I love Glenbawn. It was the site of the first ever AKFF gathering. Count me in if dates dont clash


----------



## driftr (Sep 4, 2006)

i've heard about it but never been there.

if dates are good i will come. i havent fished freshwater yet.


----------



## justcrusin (Oct 1, 2006)

count me in for this too, i reckon you would get flyrod, blackant and maybe a couple of others as its there home lake.

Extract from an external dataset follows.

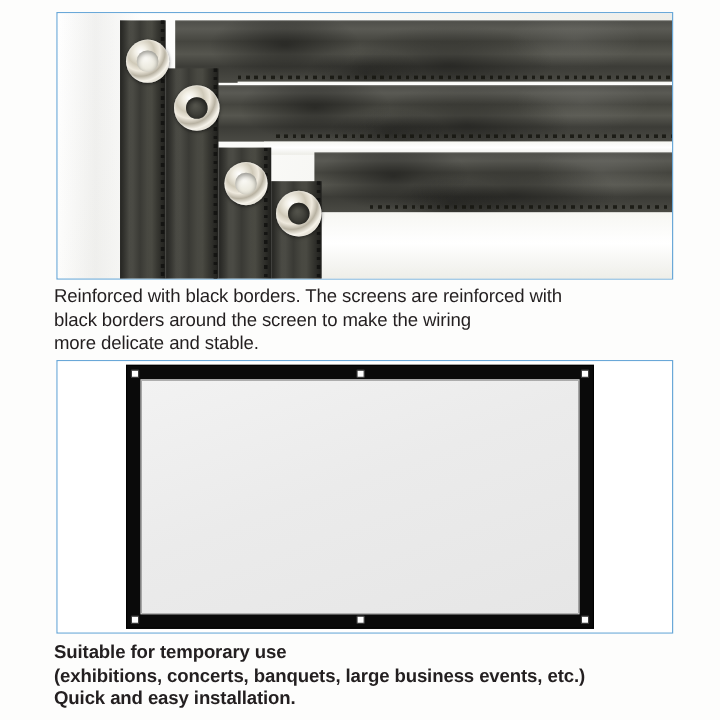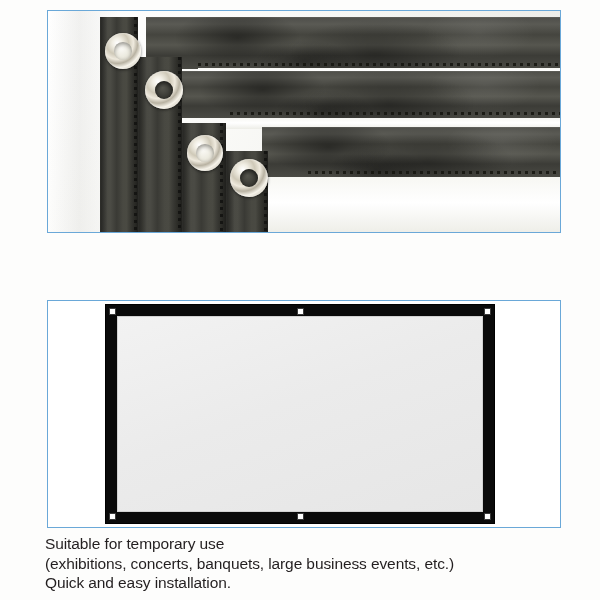"Reinforced with black borders. The" div.caption { html: none -> <div>Reinforced with black borders. The screens are reinforced with black borders around the screen to make the wiring more delicate and stable.</div> }
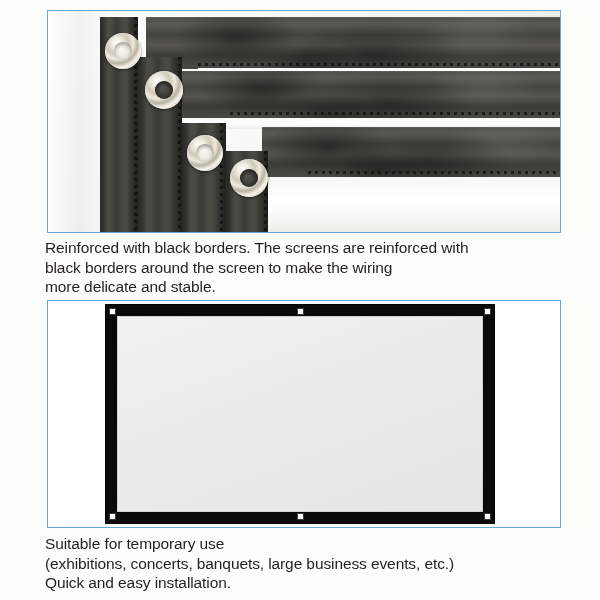"Suitable for temporary use" #caption-bottom { font-weight: none -> bold }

I was fishing there near easter last year and got a few Bass, nothing huge but they were still a good fight.

Cheers Dave


----------



## Dillo (Dec 6, 2006)

Sounds a good idea.

Am heading bush (Mungo Nat Park) for a week and when I get backwill talk to the local yakkers and see what we can come up with.

Rod


----------



## hawk (Jul 1, 2007)

If it works out around my shifts ill be there .With the dam rising at the moment there has been alot of good fish caught on lures . Tightlines Hawk


----------



## KingHit (Oct 3, 2007)

I'm up for it pending dates.


----------



## Blackant (Mar 19, 2007)

No worries this end. Will check with Flyrod when he returns from his jaunt to the desert. Will be going to Clarence Town next weekend to have a go at bass on fly from the kayak.
Greg


----------



## Blackant (Mar 19, 2007)

G'Day arpie,
Yes Clarence Town is a top spot. The caravan park is right on the water and launching is very easy. About $5 a night non powered site. I'm going over with the Singleton Fly Fishing Club so it's fly only. Report later with a few photos.


----------